Ohio State medical students are providing a number of services, including childcare, to individuals in need during the COVID-19 outbreak.

The response was not what she expected.

Like her fellow Ohio State medical students, Morgan Amigo found out last week that her clinical rotations — when med students shadow physicians at teaching hospitals — would be suspended because of the coronavirus (COVID-19) outbreak.

So Amigo, a third-year medical student, sent out a tweet offering babysitting services to health care professionals. After all, many physicians, nurses and other health care workers at Ohio State’s Wexner Medical Center and other hospitals throughout Columbus were not only working longer hours but had children whose schools and day cares were closed.

“We need as many doctors and nurses on the frontlines as possible,” Amigo said. “So I offered up my time to babysit and the response was incredible.”

Immediately many of Amigo’s classmates reached to her with a desire to do the same. Fellow third years Ellen Lubbers, ’19 PhD, Renata Reuenthal, and first-year med student Ben Dralle started to organize a plan for volunteers to help those in need. They created a Google doc to collect names for volunteers and those seeking help, which they promoted to social media channels.

In the first 24 hours, 50 families reached out for childcare. By Wednesday morning, more than 100 Ohio State medical, nursing and pre-med students signed up to volunteer to help nearly 90 health care professionals who had requested help.

By Tuesday morning, Amigo’s initial tweet had been seen by more than 250,000 people and Dralle’s tweet with the Google document had been seen by more than 60,000. Those messages caught the eyes of medical students across the globe. Other students from across the nation and as far as Ireland and Australia reached out for advice on how to coordinate their own volunteer effort.

“We were not expecting this but we’re so thrilled to be part of it,” Amigo said. “All of us are in medicine because we feel we were called to serve. And we found an avenue to do that without actually being in the hospitals.

“It also says something about our university. Buckeyes have a strong bond to start with — you can go all over the world and meet Buckeyes. But being here together and witnessing what is going on here and in Ohio, people have come together. We need that positivity, we need that support.”

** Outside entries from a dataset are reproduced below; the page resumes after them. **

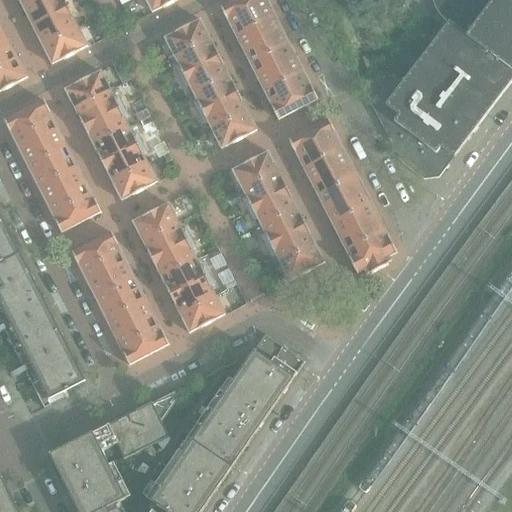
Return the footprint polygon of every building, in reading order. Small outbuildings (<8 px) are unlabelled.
[(44,0),(17,0),(24,11),(44,0)] [(32,28),(68,9),(64,1),(63,0),(44,0),(24,11),(32,28)] [(178,0),(144,0),(146,2),(152,14),(163,9),(177,1),(178,0)] [(275,18),(266,1),(265,0),(239,0),(221,10),(227,21),(236,38),(275,18)] [(41,45),(76,27),(72,18),(68,9),(32,28),(41,45)] [(289,46),(275,18),(236,38),(250,66),(289,46)] [(210,40),(206,33),(201,21),(189,26),(175,34),(164,40),(170,52),(174,58),(210,40)] [(87,47),(81,36),(76,27),(41,45),(52,66),(63,61),(77,53),(87,47)] [(180,79),(219,58),(214,50),(210,40),(174,58),(178,66),(175,68),(180,79)] [(0,66),(17,58),(8,41),(0,45),(0,66)] [(303,73),(289,46),(250,66),(264,93),(303,73)] [(27,79),(17,58),(0,66),(0,92),(2,92),(17,85),(27,79)] [(193,95),(228,76),(223,67),(219,58),(180,79),(185,89),(189,87),(193,95)] [(110,92),(101,73),(90,79),(75,85),(65,92),(71,103),(75,110),(110,92)] [(317,101),(311,89),(303,73),(264,93),(272,109),(278,121),(317,101)] [(199,115),(238,95),(233,86),(228,76),(193,95),(197,103),(193,105),(199,115)] [(84,128),(123,108),(118,98),(114,100),(110,92),(75,110),(79,120),(84,128)] [(212,132),(247,112),(242,103),(238,95),(199,115),(204,126),(208,124),(212,132)] [(59,132),(49,114),(44,102),(4,122),(11,134),(19,151),(59,132)] [(94,147),(128,128),(125,121),(128,119),(123,108),(84,128),(88,137),(94,147)] [(257,131),(250,120),(247,112),(212,132),(215,138),(221,150),(232,145),(246,137),(257,131)] [(342,151),(334,133),(328,121),(288,142),(303,171),(342,151)] [(102,165),(142,145),(136,134),(133,136),(128,128),(94,147),(98,156),(102,165)] [(72,159),(59,132),(19,151),(33,178),(72,159)] [(147,165),(143,157),(147,155),(142,145),(102,165),(107,174),(112,182),(147,165)] [(356,178),(342,151),(303,171),(317,198),(356,178)] [(278,173),(274,166),(268,154),(257,159),(243,167),(232,172),(239,184),(242,191),(278,173)] [(86,186),(72,159),(33,178),(47,206),(86,186)] [(147,190),(157,183),(151,171),(147,165),(112,182),(115,190),(121,202),(132,196),(147,190)] [(248,211),(287,191),(282,182),(278,173),(242,191),(246,199),(242,200),(248,211)] [(370,205),(356,178),(317,198),(332,225),(370,205)] [(101,213),(95,202),(86,186),(47,206),(55,222),(61,234),(101,213)] [(296,209),(291,199),(287,191),(248,211),(253,221),(257,220),(261,227),(296,209)] [(178,225),(175,217),(169,205),(157,210),(144,219),(133,224),(139,236),(143,243),(178,225)] [(384,233),(370,205),(332,225),(346,253),(384,233)] [(266,247),(306,227),(301,218),(296,209),(261,227),(265,235),(261,237),(266,247)] [(15,247),(5,226),(0,216),(0,263),(19,254),(17,246),(15,247)] [(151,261),(191,241),(185,230),(182,232),(178,225),(143,243),(147,252),(151,261)] [(315,246),(310,236),(306,227),(266,247),(272,258),(275,256),(280,264),(315,246)] [(396,254),(388,239),(384,233),(346,253),(349,259),(356,275),(364,271),(366,275),(370,273),(371,274),(388,266),(387,264),(391,262),(389,258),(396,254)] [(126,264),(117,246),(112,234),(72,255),(78,266),(87,284),(126,264)] [(196,261),(192,253),(196,251),(191,241),(151,261),(156,269),(161,279),(196,261)] [(314,270),(325,264),(318,252),(315,246),(280,264),(283,271),(289,282),(300,277),(314,270)] [(0,288),(29,274),(19,254),(0,263),(0,288)] [(170,297),(210,277),(204,267),(200,268),(196,261),(161,279),(166,289),(170,297)] [(140,290),(126,264),(87,284),(101,310),(140,290)] [(53,320),(43,299),(33,281),(34,280),(29,274),(0,288),(0,323),(13,349),(57,327),(54,319),(53,320)] [(215,297),(211,289),(215,288),(210,277),(170,297),(175,306),(180,315),(215,297)] [(154,319),(140,290),(101,310),(115,338),(154,319)] [(200,328),(225,316),(219,304),(215,297),(180,315),(183,322),(189,334),(200,328)] [(169,346),(162,334),(154,319),(115,338),(123,355),(129,366),(169,346)] [(81,374),(71,355),(61,335),(62,335),(57,329),(57,327),(13,349),(44,409),(65,399),(62,394),(85,383),(84,381),(82,374),(81,374)] [(273,410),(295,377),(305,363),(275,342),(262,349),(258,355),(254,352),(233,382),(273,410)] [(232,469),(273,410),(233,382),(192,442),(232,469)] [(172,407),(179,396),(174,393),(152,404),(161,423),(172,407)] [(170,442),(161,423),(152,404),(129,416),(145,450),(141,452),(151,459),(156,456),(158,460),(170,442)] [(145,450),(129,416),(107,426),(116,446),(124,460),(141,452),(145,450)] [(107,426),(92,434),(101,453),(116,446),(107,426)] [(108,467),(101,453),(92,434),(49,456),(77,511),(101,511),(119,503),(125,500),(108,467)] [(163,511),(202,511),(232,469),(192,442),(150,502),(155,507),(163,511)] [(146,475),(150,469),(143,465),(139,471),(146,475)] [(0,511),(19,511),(2,479),(0,480),(0,511)] [(123,511),(119,503),(101,511),(123,511)]
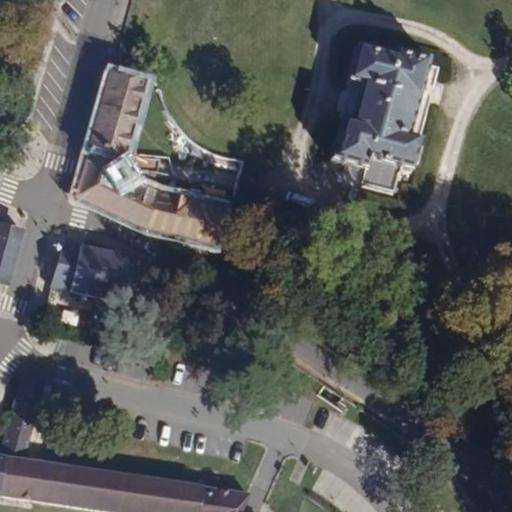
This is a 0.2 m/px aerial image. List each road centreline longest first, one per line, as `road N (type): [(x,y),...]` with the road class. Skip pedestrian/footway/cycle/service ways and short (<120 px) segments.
road 1 (unclassified): [(46,202),(14,307),(18,358),(298,438),(361,473),(393,511)]
road 2 (unclassified): [(46,202),(189,269),(325,353),(457,448),(496,511)]
road 3 (residential): [(46,202),(107,0)]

The group is now using the Juggle app to coordinate volunteers and requests, which have come from the Wexner Medical Center, Ohio Health, Nationwide Children’s Hospital and Mount Carmel Health.

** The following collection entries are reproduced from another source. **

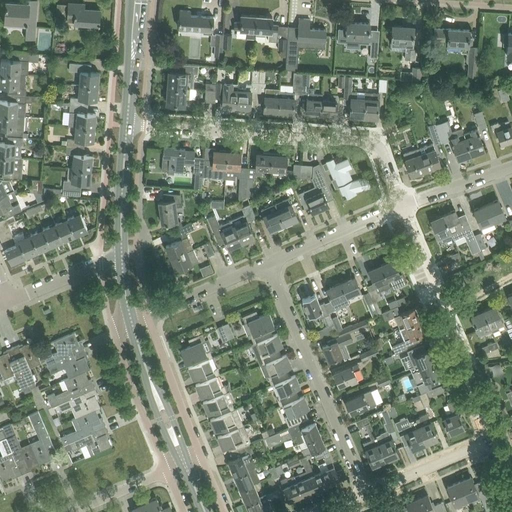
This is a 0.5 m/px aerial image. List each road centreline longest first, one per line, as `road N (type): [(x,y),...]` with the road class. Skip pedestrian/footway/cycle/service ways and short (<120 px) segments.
road 1 (residential): [(400,207),(383,154),(364,140),(127,125)]
road 2 (residential): [(496,439),(400,207)]
road 3 (unclassified): [(365,493),(266,264)]
road 4 (secondary): [(131,320),(160,421),(185,463)]
road 5 (secondary): [(185,463),(131,320)]
road 6 (unclassified): [(203,456),(145,315)]
road 7 (residential): [(266,264),(400,207)]
road 8 (residential): [(115,336),(166,471)]
road 9 (residential): [(365,493),(496,439)]
road 10 (residential): [(145,315),(266,264)]
road 11 (secondary): [(120,256),(127,125)]
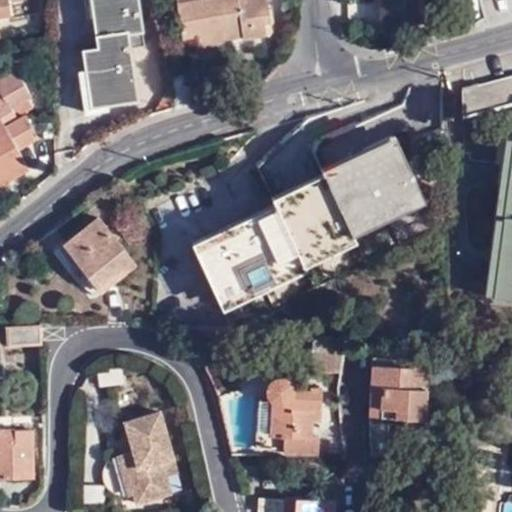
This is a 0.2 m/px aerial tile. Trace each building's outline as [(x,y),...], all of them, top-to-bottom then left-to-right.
[(0,0),(0,39),(1,39),(0,32),(0,18),(12,16),(10,4),(25,2),(24,0),(0,0)] [(137,100),(129,49),(126,34),(140,32),(141,31),(137,0),(92,0),(99,49),(84,51),(87,70),(92,107),(108,104),(137,100)] [(188,0),(177,2),(176,2),(182,40),(197,37),(198,42),(243,35),(244,41),(273,35),(267,0),(188,0)] [(380,0),(380,17),(389,17),(389,2),(397,1),(396,0),(380,0)] [(389,2),(389,17),(421,17),(421,0),(396,0),(397,1),(389,2)] [(126,34),(129,49),(143,45),(140,32),(126,34)] [(233,63),(208,71),(214,90),(239,82),(233,63)] [(0,92),(6,103),(0,94),(0,187),(31,169),(19,150),(35,140),(31,133),(34,131),(24,115),(17,119),(12,109),(32,98),(15,69),(0,78),(0,92)] [(108,111),(108,104),(92,107),(87,70),(78,70),(84,114),(108,111)] [(511,102),(511,75),(463,90),(463,116),(511,102)] [(511,136),(492,299),(511,300),(511,136)] [(398,141),(348,164),(350,244),(355,241),(352,235),(426,202),(398,141)] [(350,244),(348,164),(324,176),(326,181),(275,204),(279,211),(196,249),(223,309),(307,271),(304,265),(350,244)] [(137,264),(99,217),(64,245),(101,292),(137,264)] [(38,344),(37,326),(8,328),(9,346),(38,344)] [(341,374),(343,338),(314,336),(312,373),(341,374)] [(369,417),(381,417),(425,421),(429,355),(411,354),(411,367),(373,365),(369,417)] [(129,380),(125,361),(112,363),(113,367),(104,369),(107,384),(129,380)] [(322,387),(293,387),(290,381),(287,379),(283,377),(280,377),(277,377),(273,378),(270,381),(268,384),(267,387),(266,391),(268,396),(269,400),(272,402),(270,435),(286,436),(284,453),(318,456),(318,437),(312,436),(313,421),(320,422),(322,387)] [(134,452),(121,455),(134,495),(137,504),(182,493),(161,412),(126,422),(134,452)] [(382,457),(381,417),(369,417),(370,457),(382,457)] [(0,479),(34,479),(34,430),(0,430),(0,479)] [(134,495),(121,455),(118,456),(129,496),(134,495)] [(83,484),(85,500),(103,499),(102,483),(83,484)] [(306,511),(307,502),(258,499),(258,501),(232,499),(230,511),(306,511)]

“It’s pretty clear there’s an unmet need for these families and I’m so proud of our community,” Lubbers said. “Ohio State has a reputation of being very collegial and a good group of people in the medical school. It shows over and over again. When there’s a need, someone will step up.”

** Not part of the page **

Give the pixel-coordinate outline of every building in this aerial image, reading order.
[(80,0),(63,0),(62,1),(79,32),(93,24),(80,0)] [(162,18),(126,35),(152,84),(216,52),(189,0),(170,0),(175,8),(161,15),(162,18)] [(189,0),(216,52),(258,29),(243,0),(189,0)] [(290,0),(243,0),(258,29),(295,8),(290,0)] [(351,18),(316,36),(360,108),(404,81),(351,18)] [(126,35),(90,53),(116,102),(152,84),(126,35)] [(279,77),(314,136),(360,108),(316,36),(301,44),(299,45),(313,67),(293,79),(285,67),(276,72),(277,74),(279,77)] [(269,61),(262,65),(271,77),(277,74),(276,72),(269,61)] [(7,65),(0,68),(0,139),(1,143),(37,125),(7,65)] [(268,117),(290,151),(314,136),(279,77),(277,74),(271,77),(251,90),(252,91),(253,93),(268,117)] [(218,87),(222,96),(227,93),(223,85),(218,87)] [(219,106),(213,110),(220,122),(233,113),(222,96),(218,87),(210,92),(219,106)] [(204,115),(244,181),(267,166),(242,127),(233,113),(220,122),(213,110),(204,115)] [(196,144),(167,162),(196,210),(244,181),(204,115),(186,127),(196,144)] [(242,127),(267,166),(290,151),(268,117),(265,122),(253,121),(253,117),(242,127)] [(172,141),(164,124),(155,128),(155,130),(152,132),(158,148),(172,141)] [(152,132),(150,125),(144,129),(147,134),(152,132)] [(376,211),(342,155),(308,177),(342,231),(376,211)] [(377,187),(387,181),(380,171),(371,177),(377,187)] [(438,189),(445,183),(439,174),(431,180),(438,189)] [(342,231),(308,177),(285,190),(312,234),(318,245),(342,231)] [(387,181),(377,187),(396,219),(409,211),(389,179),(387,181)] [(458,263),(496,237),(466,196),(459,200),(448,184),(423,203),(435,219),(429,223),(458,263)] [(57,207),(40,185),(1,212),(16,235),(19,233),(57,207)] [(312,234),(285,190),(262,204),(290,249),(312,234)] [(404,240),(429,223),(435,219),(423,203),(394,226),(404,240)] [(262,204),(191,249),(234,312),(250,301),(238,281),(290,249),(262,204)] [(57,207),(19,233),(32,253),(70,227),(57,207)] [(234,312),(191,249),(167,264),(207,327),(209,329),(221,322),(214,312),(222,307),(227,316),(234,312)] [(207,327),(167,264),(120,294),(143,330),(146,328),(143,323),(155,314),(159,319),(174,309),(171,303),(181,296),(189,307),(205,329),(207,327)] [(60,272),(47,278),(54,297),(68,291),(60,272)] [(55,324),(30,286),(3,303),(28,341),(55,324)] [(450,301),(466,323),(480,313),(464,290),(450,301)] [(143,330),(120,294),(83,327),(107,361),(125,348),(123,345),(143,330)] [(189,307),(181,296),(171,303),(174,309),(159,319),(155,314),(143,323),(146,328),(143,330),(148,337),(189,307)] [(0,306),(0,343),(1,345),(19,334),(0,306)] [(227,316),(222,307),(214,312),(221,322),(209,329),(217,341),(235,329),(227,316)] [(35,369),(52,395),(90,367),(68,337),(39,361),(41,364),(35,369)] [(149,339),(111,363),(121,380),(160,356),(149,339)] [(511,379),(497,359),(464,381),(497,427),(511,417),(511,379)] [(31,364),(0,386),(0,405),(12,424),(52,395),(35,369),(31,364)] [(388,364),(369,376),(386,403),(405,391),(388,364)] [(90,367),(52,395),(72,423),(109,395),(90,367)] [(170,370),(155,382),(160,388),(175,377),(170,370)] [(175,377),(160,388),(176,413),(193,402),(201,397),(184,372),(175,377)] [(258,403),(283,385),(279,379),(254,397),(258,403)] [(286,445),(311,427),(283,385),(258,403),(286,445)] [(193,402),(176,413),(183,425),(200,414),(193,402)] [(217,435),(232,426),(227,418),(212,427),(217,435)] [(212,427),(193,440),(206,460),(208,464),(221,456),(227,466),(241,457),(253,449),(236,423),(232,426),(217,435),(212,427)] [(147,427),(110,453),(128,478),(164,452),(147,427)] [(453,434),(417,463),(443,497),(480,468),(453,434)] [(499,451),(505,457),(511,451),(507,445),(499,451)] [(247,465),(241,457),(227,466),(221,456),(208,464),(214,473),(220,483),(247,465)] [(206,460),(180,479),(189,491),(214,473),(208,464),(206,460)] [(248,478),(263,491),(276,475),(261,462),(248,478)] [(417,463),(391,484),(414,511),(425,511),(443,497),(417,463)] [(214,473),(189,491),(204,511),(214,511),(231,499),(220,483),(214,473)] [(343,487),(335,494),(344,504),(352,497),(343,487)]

Lubbers said medical students are also volunteering for Meals on Wheels, screening patients at hospitals and working in call centers.

Dralle, who is from Iowa, said that community feeling, exemplified through this effort, is why he chose Ohio State for medical school.

“When I was here on my interview day it felt like home,” said Dralle, who has been babysitting for a cardiology fellow. “I’ve had so many experiences that have confirmed that. Ohio State and Columbus in general, it feels like one family. And then something like this happens and life gets crazy and it’s like the family got even tighter.”